Bombodrom: Behm fordert erneut Machtwort von Merkel

Anlässlich des am Ostersonntag stattfindenden Marsches für eine zivile Nutzung der Kyritz-Ruppiner Heide fordert Cornelia Behm, Bundestagsabgeordnete von Bündnis 90/Die Grünen, erneut ein Machtwort von Bundeskanzlerin Angela Merkel. Die Kanzlerin müsse "Verteidigungsminister Hans Josef Jung auf die Ebene der Tatsachen zurückholen und die Aufgabe der Pläne für einen Schießplatz in der Kyritz-Ruppiner Heide erwirken", so Behm.

Das Übungskonzept für Wittstock sei veraltet, so die Abgeordnete: "Wenn in der heutigen Zeit bei militärischen Einsätzen Bomben verwendet werden, dann sind sie lasergesteuert, damit zivile Opfer vermieden werden. Zudem sind die Flughöhen ausreichend groß, um der Flugabwehr zu entgehen. Das was die Bundeswehr in der Heide üben möchte – Tiefflug und Abwurf von ungelenkten Bomben – ist Schnee von gestern und in einem modernen militärischen Übungskonzept fehl am Platze." Umso verwerflicher sei es, dass das Verteidigungsministerium jegliche Kritik ignoriert und stur an seinen Plänen festhält.

Auch der Bundesrechnungshof hatte zuletzt bemängelt, dass bei der seit Jahren sehr geringen Auslastung der Schießplätze in Deutschland, die Planungen für ein weiteres Bombodrom ungerechtfertigt seien. "Seit dem Jahre 2001 hat die Luftwaffe ihre Planungsgrundlagen nicht mehr an die verminderten Flotten, die veränderten qualitativen Anforderungen und ihr neues Aufgabenprofil angepasst." heißt es in einem Bericht vom November 2007.
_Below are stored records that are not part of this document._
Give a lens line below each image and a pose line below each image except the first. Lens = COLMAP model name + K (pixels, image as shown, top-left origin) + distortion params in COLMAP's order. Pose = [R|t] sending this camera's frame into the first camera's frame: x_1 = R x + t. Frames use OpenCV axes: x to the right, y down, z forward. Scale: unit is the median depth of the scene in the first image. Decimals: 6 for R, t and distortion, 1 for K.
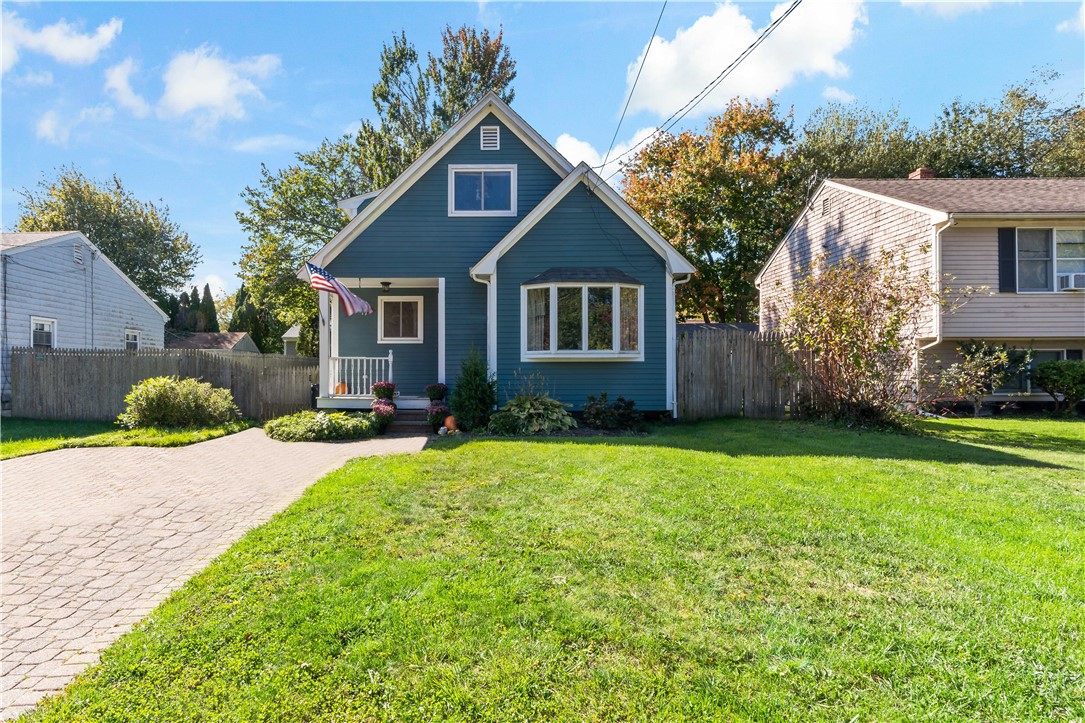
lens RADIAL K [[587.3, 0, 543.1], [0, 587.3, 359.8], [0, 0, 1]] dist [-0.003429, 0.000536]
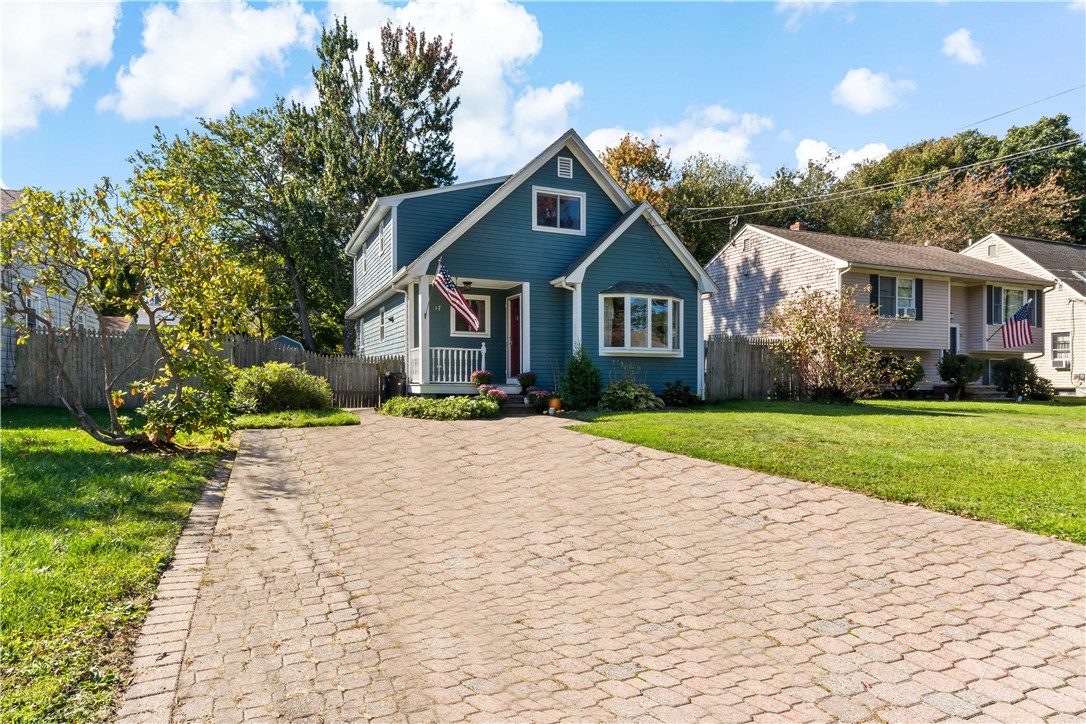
lens RADIAL K [[608.4, 0, 540.7], [0, 608.4, 369.9], [0, 0, 1]] dist [0.001629, -0.000718]
pose [[0.929273, 0.016110, 0.369042, -0.586219], [-0.020467, 0.999759, 0.007896, 0.024066], [-0.368826, -0.014891, 0.929379, -0.136648]]
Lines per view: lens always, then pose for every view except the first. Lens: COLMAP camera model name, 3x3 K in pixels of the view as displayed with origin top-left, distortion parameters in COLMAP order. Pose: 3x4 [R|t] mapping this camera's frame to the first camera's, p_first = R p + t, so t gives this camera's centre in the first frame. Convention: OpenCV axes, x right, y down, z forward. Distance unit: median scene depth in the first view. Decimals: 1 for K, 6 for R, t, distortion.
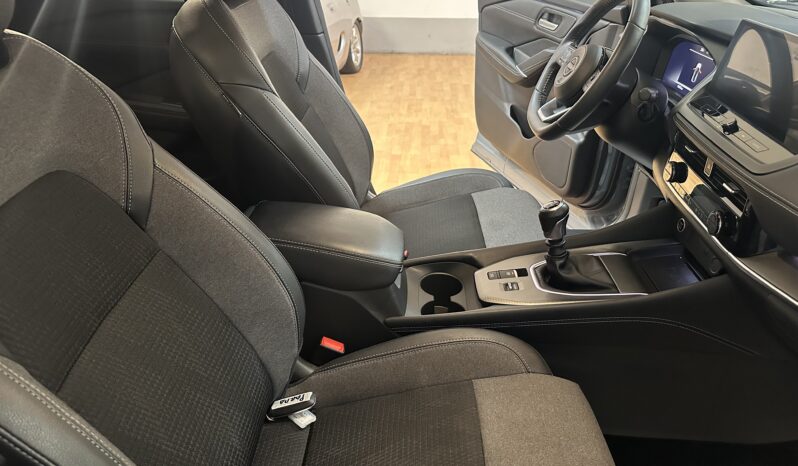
lens RADIAL K [[557.9, 0, 399.0], [0, 557.9, 233.0], [0, 0, 1]] dist [0.077611, -0.151748]
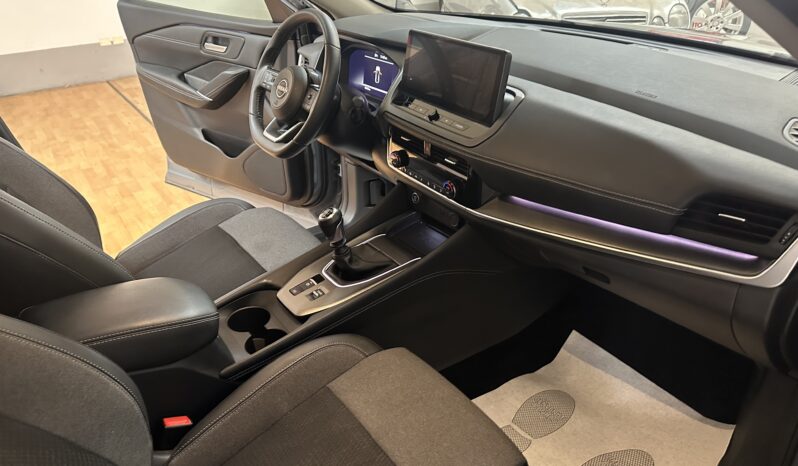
lens RADIAL K [[557.9, 0, 399.0], [0, 557.9, 233.0], [0, 0, 1]] dist [0.077611, -0.151748]
pose [[0.799037, -0.317396, 0.510686, -0.167034], [0.319944, 0.943541, 0.085823, -0.052028], [-0.509093, 0.094815, 0.855473, -0.031804]]
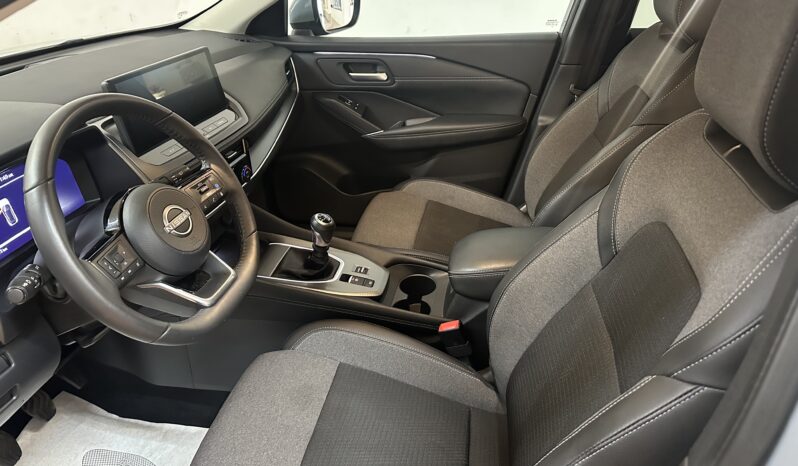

"Der Bundesrechnungshof hat Erschreckendes festgestellt und es gibt bis heute keine offizielle Stellungnahme vom Verteidigungsministerium dazu. Offensichtlich kann die Truppe die Vorwürfe nicht entkräften. Damit zeigt sich das wahre Ansinnen des Verteidigungsministers und einiger ranghoher Militärs: Ihnen geht es bei dem Schießplatz um Macht und Prestige. Und diese Spielereien bremsen seit nunmehr 16 Jahren die Regionalentwicklung rund um die Kyritz-Ruppiner Heide." so Behm.